The MCP server authenticates with a Loguro PAT (personal access token). There are two ways to provide it.

Get a PAT from /app/settings/cli-tokens in the web console — one token covers every project on your account.

Method A — Reuse the CLI’s saved auth

If you’ve run loguro login, the PAT is already on disk at ~/.config/loguro/auth.json. The MCP server reads the same file on startup, so no extra configuration is needed:

loguro login    # paste a pat_… when prompted

The CLI and the MCP share auth — log in once, use it everywhere. The same token works across all your projects.

If XDG_CONFIG_HOME is set, the MCP looks under $XDG_CONFIG_HOME/loguro/auth.json instead of ~/.config/loguro/auth.json.

Method B — Explicit LOGURO_TOKEN env var

For CI runners, shared agents, or environments where the CLI isn’t installed, set LOGURO_TOKEN directly. The MCP picks it up from process.env:

{
  "mcpServers": {
    "loguro": {
      "command": "bunx",
      "args": ["@loguro/mcp"],
      "env": {
        "LOGURO_TOKEN": "pat_…"
      }
    }
  }
}

Precedence

If both are present, LOGURO_TOKEN wins. The server resolves the token as process.env.LOGURO_TOKEN ?? auth.json, so the env var overrides whatever the CLI saved. This is convenient when you want to test against a different account without running loguro logout.

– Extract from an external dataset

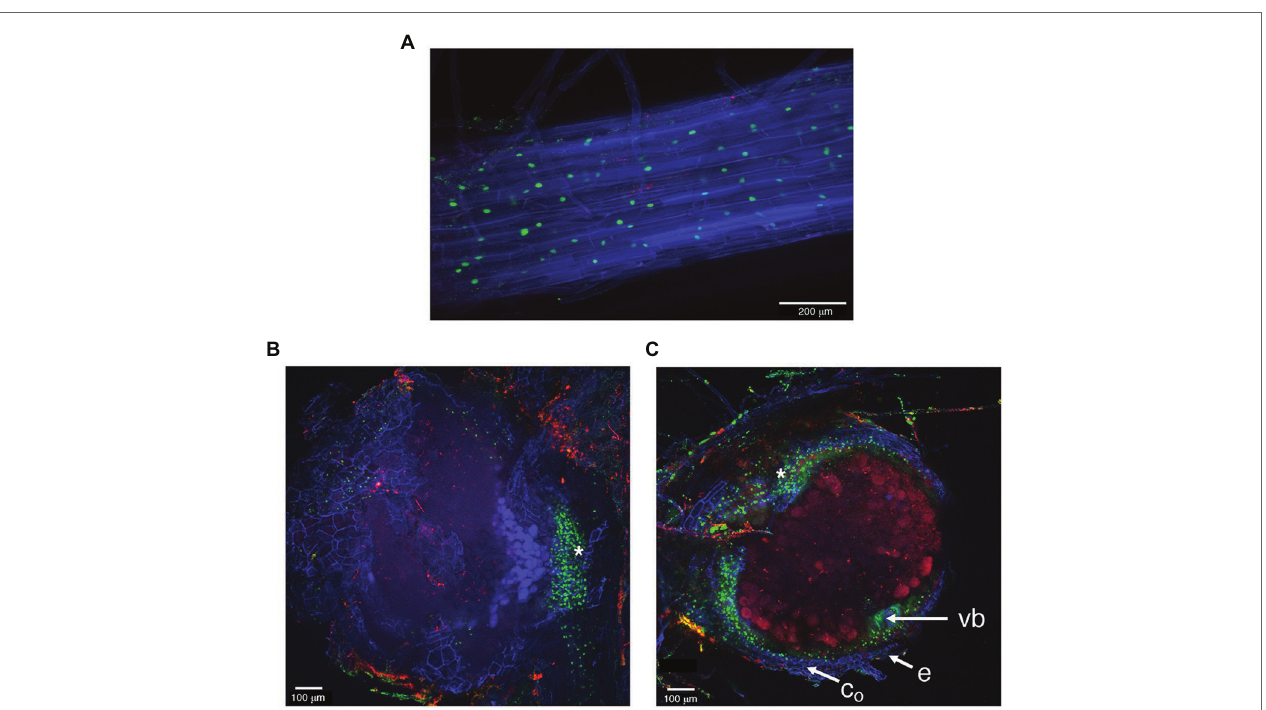
FIGURE 2 | The activity of LjNPF3.1 2.5-kb promoter fused to the tYFP-NLS reporter (nuclear-localized, green) in inoculated hairy roots. (A) Expression in the root cortical region. (B) Increased YFP fluorescence was detected at the base of mature nodules. (C) YFP fluorescence at the periphery of the N 2 -fixing nodules in the outer cortex region. *, nodule base; vb, vascular bundle; c o , outer cortex; e, epidermis.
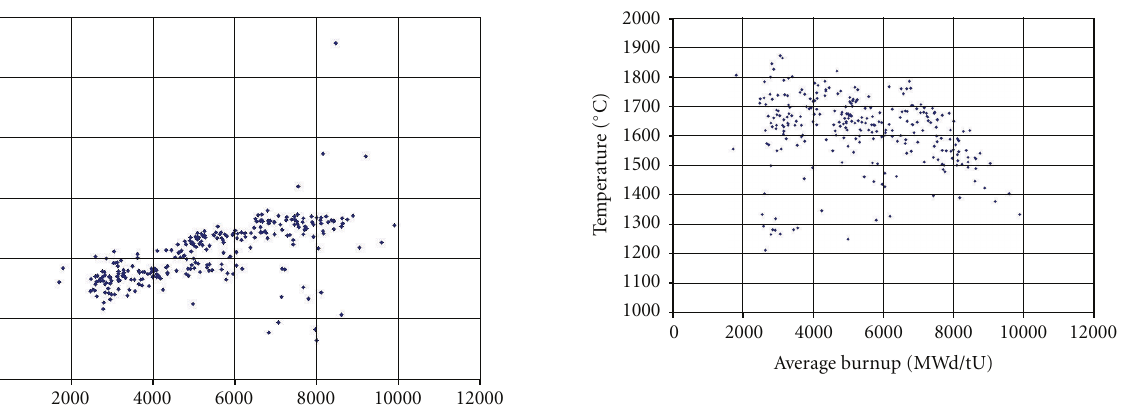
Figure 4: Pellet centre temperature for each fuel of the first SEU core of the Atucha 1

The same precedence applies to LOGURO_BASE_URL — env var first, then baseUrl from auth.json, then the default https://logu.ro.

Failure mode

If neither source provides a token, the MCP exits immediately on startup with:

Error: no PAT found. Run `loguro login` first, or set LOGURO_TOKEN env var.

Claude Code will surface this as a server-failed-to-start error in the MCP panel.